**WORK INSTRUCTIONS:** Locate every line in the records below that contains the string "skLineSegment", and copy each of those lines.

**MATERIAL FOR THE TASK:**

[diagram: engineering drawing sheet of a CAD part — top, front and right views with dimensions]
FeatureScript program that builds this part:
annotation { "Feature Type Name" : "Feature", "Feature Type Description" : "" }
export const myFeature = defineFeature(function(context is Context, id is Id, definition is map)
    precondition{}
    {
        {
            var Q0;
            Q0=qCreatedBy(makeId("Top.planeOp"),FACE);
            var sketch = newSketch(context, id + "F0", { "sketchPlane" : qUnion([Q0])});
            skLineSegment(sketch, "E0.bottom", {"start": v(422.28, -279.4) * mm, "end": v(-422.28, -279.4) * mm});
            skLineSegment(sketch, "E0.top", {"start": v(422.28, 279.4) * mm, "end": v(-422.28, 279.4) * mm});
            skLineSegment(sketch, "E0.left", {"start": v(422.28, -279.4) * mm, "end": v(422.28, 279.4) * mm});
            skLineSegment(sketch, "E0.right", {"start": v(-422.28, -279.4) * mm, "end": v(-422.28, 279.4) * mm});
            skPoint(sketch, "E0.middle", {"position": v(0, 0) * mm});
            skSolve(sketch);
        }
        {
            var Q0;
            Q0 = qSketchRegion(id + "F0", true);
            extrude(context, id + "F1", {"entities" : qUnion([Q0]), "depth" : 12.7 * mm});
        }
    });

**ANSWER FOR THE TASK:**
            skLineSegment(sketch, "E0.bottom", {"start": v(422.28, -279.4) * mm, "end": v(-422.28, -279.4) * mm});
            skLineSegment(sketch, "E0.top", {"start": v(422.28, 279.4) * mm, "end": v(-422.28, 279.4) * mm});
            skLineSegment(sketch, "E0.left", {"start": v(422.28, -279.4) * mm, "end": v(422.28, 279.4) * mm});
            skLineSegment(sketch, "E0.right", {"start": v(-422.28, -279.4) * mm, "end": v(-422.28, 279.4) * mm});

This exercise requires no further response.